New Skill Training Features
The new Skill Queue came in handy for getting things started. It only allows you to queue up the equivalent of 24-hours of training. I was a bit disappointed about that limitation but it’s better than nothing. Using the new “Inject Skill” command, you can get skill books into your skills list so that they show up in the Skill Queue before they’ve been trained once. This is VERY convenient for queuing up the first few training levels on newly purchased skills. You can also queue up the same skill multiple times. Typically going from 0 to 1 is only 15 to 30 minutes for a skill. With the Skill Queue, you can queue up multiple new skills for training. To consume the full 24-hours, you can elect to skill them to levels 2 and 3 depending on the training time. Just click the skill again in the Queue and choose “Add” again and again. That part was sweet.
Not being cheap and waiting on buy orders to get the books a bit less expensively, allowed me to get the skills going immediately. I can finish it in the 36-day minimum. Letting days pass while you’re trying to get the book for a lower price is more time added to the completion cycle. Personally, I felt the 36 days was more than enough time without heaping on additional wait time.
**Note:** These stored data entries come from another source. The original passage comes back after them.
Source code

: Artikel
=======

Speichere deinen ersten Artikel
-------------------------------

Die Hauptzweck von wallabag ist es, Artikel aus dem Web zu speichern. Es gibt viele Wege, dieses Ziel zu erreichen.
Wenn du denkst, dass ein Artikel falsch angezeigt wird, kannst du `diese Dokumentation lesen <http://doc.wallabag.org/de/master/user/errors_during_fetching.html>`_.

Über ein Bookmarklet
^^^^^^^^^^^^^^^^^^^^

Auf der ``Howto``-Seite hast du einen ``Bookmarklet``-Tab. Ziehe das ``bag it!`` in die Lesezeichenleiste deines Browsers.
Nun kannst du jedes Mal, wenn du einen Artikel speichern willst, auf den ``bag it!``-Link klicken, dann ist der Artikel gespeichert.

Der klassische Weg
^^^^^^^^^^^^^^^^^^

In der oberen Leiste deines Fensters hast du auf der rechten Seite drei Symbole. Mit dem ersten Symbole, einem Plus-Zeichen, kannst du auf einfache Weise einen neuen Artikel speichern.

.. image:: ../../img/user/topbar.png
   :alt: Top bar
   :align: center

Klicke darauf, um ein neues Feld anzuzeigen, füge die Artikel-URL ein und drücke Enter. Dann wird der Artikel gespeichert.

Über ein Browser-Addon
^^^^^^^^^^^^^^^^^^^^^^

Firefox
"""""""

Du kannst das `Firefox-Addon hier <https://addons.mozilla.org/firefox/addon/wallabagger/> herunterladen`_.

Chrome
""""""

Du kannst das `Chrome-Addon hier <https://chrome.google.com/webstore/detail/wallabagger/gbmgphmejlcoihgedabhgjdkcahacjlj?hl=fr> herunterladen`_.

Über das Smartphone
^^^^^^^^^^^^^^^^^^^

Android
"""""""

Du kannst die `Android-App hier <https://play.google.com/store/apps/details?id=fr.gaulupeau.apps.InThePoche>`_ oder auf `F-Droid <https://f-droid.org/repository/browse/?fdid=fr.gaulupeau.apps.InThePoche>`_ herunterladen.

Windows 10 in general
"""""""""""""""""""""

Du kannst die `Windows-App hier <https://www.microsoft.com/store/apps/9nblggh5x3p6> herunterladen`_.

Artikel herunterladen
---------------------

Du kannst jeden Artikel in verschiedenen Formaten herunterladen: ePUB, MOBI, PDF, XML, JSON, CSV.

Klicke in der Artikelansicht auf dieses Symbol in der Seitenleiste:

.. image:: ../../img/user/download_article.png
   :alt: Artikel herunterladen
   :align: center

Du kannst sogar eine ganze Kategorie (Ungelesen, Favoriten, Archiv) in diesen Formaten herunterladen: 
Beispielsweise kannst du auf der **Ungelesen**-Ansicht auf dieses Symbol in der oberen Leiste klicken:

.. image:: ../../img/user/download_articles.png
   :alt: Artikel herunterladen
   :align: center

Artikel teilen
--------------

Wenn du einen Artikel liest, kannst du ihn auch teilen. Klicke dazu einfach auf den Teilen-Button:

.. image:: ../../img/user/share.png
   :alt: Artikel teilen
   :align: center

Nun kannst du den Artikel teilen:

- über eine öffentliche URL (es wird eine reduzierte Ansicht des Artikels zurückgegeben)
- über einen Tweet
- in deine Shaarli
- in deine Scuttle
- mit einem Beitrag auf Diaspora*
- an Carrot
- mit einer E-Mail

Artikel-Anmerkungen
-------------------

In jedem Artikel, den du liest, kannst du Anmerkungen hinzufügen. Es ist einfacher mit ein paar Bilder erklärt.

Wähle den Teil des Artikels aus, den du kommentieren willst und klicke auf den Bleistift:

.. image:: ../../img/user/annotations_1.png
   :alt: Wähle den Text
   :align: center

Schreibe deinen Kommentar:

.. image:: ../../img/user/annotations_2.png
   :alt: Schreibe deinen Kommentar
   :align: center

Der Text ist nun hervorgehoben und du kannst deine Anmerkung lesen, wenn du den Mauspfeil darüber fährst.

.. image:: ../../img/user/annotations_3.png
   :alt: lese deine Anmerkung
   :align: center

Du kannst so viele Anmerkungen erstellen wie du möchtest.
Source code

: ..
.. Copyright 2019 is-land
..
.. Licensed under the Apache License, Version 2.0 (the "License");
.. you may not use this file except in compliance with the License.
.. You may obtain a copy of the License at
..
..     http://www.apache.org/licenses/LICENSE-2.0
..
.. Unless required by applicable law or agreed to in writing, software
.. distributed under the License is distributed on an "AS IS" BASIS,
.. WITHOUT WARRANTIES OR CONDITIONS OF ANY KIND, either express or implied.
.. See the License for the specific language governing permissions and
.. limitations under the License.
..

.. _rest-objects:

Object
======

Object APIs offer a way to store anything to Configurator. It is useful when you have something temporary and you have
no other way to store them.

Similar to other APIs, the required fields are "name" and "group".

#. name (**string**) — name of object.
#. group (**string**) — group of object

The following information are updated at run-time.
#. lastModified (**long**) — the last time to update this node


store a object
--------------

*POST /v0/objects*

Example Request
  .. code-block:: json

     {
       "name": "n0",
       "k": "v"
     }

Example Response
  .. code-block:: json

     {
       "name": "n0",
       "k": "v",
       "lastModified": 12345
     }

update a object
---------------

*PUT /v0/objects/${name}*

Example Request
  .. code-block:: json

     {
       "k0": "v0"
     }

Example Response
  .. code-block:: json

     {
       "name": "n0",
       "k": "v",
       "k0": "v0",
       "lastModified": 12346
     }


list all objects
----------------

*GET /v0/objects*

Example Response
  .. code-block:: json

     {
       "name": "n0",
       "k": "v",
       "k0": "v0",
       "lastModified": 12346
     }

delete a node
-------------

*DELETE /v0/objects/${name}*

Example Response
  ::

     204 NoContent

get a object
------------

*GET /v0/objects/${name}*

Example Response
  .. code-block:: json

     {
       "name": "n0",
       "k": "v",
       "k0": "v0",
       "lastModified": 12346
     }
Loving when a Plan Comes Together
In a single evening of work, I put my research into action. I purchased my ships. I purchased the skill training books so I could equip my ships the way I planned. 10 million ISK lighter, the new Skill Queue has all of the skills with no prerequisites queued up and firing off. My Stage I plan for entering EVE Online Faction Warfare is complete.
Postings still to come… Stage II - Tweaking my Tristan Fitting and Stage III – Signing up for FW and what that entails.
Notices your choices of skills in the "needs prerequisite" side of things.
Looks like another case of my more veteran eyes spotting something: Specialization skill books. For those not familiar with EVE these are T2 skills. Basically if you want to stick to a plan of "keep it cheap while I learn" you won't need to start training these first since they have no effect on T1 guns/missiles. If you eventually plan on equipping T2 guns/missiles though they have a place in your plan. But keep in mind the costs:
T1 Meta0 frigate net loss (hull + modules + ammo + insurance cost - insurance payout) kick around 1-300k per hull lost.
T1 Meta0 cruisers net loss kick around 1.5 to 2.5 mil per hull
T1 Meta 5 frigates net loss kick around 6-8mil per hull
T1 Meta 5 cruisers net loss kick
around 20-30mil
T2 Meta 5 Frigates net loss kick around 20-40mil
Note that most pilots don't usually start flying T2 ships till they hit 6-8mil SP and even then it's usually frigates.
Posted by: Letrange | March 23, 2009 at 03:42 PM
@Letrange - thanks for the info. Those specializations are for a couple of T2 items the PVP fitting I wanted required. I only started them in the queue because they fit the limitations of what the queue will let you select. Rather than have hours of empty since you can't use the tool to queue things longer than the 24-hour period, it was just convenient to slap them in their now even though that don't fit into my initial ship fitting.
Unless I selected something in error in EVEMon they were related to guns and missiles. I think the actual ship fitting is scheduled to publish Wed if you want to check back to give more detailed advice.
Posted by: Saylah | March 23, 2009 at 04:20 PM
Yeah, the T2 weapon skills (rocket specialization, for example) are earned by players for mission points (LPs). Those are going to cost you more, because they're not seeded directly from NPCs.